The causes of Prader-Willi syndrome are believed to be related to a fault in genes associated with a region of chromosome 15 of paternal origin, which are not expressed as expected. This is why the symptoms are noticeable from the first days after delivery.

Symptoms

The main symptoms of Prader-Willi syndrome are muscular atony (i.e. low muscle tone that makes the muscles flaccid by default), the growth retardation, problems in psychomotor development and intellectual disability mild.

Other more specific symptoms are problems when sucking during lactation, tendency towards obesity and hunger that is difficult to satisfy, a relative insensitivity to pain (in some cases), underdeveloped genitalia and sleep disturbances.

In addition, because of growth difficulties and a propensity for obesity, Prader-Willi syndrome also is related to problems such as the susceptibility to diabetes, although this tendency could also be genetically rooted. The presence of hands and feet somewhat smaller than normal also usually appears in these cases.

The psychological aspects related to the symptom, such as anomalies in appetite control, have to do with alterations in parts of the brain responsible for regulating the homeostasis of the organism, that is, the balance in which the processes carried out by the body must be maintained.

In the case of the tendency to eat a lot, this symptom has to do with abnormal functioning of a region of the brain known as the hypothalamus.

intellectual disability

The IQ of people with Prader-Willi syndrome is usually around the score of 70, significantly below average.

Normally, this intellectual disability has to do with limited working memory and difficulties when performing mathematical operations (dyscalculia). That is why it is frequent that these people forget elements that have to be kept in memory to carry out a sequence of actions.

Language development is also often delayed in children with Prader-Willi syndrome. In addition, their use of language requires them to use generic words and many unfinished or too short sentences. In addition, they frequently have certain difficulties when using and interpreting somewhat sophisticated sentences, such as those that contain negations.

However, people with this syndrome need not develop an aversion to the use of language or verbal communication specifically, and may experience pleasure in reading.

Diagnosis

The diagnosis of this disease, as in all diseases, It must always be performed by accredited specialists from the health system.

This begins with a recognition of the symptoms and with the testimony of the fathers and mothers, and continues with the use of genetic tests for Molecular Diagnostics in an environment of laboratory.

Treatment of Prader-Willi syndrome

Being caused by genetic inheritance, there is no cure for Prader-Willi syndrome, and the efforts made through medical and psychological intervention are aimed at cushion the negative impact that the symptoms can produce on the quality of life of the people.

Of course, the detection and diagnosis of Prader-Willi syndrome is essential to be able to act in time and prevent these trends of genetic origin damage the mental and behavioral faculties that must be developed during childhood and adolescence, vital stages in which the person is especially sensitive to the type of learning that is carried out and the coping styles that are developed in the face of problems everyday.

Early attention in these cases is essential and, furthermore, very grateful, since these boys and girls have a high capacity to learn.
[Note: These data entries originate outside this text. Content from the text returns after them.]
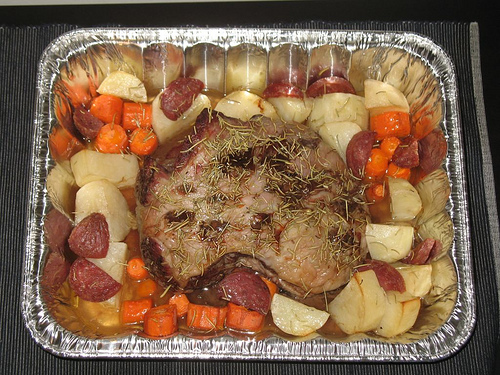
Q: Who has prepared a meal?
A: A home cook.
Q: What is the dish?
A: Pot roast.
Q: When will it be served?
A: At dinner.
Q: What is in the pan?
A: Roast and vegetables.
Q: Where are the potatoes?
A: Cut up and around the roast.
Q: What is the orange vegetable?
A: Carrots.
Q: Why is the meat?
A: Leg of Lamb.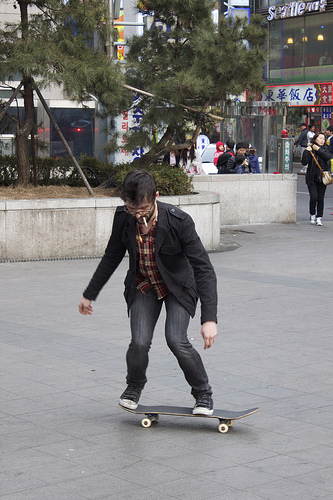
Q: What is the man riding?
A: Skateboard.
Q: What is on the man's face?
A: Glasses.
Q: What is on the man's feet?
A: Sneakers.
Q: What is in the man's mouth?
A: Cigarette.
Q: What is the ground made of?
A: Concrete.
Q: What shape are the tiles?
A: Square.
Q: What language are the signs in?
A: Chinese.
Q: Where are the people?
A: On the sidewalk.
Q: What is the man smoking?
A: Cigarette.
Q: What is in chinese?
A: The signs.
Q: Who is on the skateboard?
A: A man.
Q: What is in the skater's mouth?
A: Cigarette.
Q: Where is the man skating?
A: On the sidewalk.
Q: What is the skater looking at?
A: The ground.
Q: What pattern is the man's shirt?
A: Plaid.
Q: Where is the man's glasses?
A: On his face.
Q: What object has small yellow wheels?
A: The skateboard.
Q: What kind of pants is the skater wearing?
A: Grey jeans.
In any case, the intervention will involve very varied areas of the health system, given the diversity of symptoms of this syndrome: dermatology, endocrinology, neurology, etc.
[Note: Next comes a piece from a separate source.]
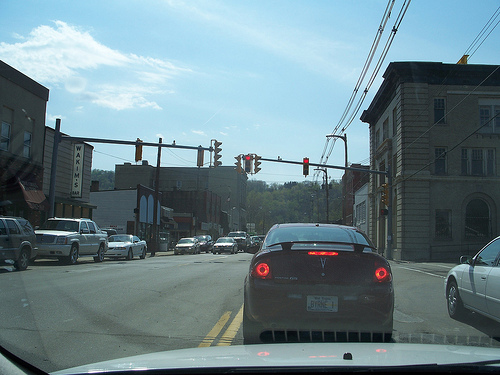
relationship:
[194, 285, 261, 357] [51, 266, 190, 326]
line in road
Administration of growth hormone, monitoring meals, and creating meal plans exercise to keep the muscles as fit as possible are widely used approaches in these cases, as well as psychotherapy aimed at teaching these people strategies to improve their well-being and so that your self-esteem not be affected too much. In some cases, in addition, it will also be necessary to use sexual hormones and it is almost always necessary to control the appearance of possible symptoms of diabetes mellitus.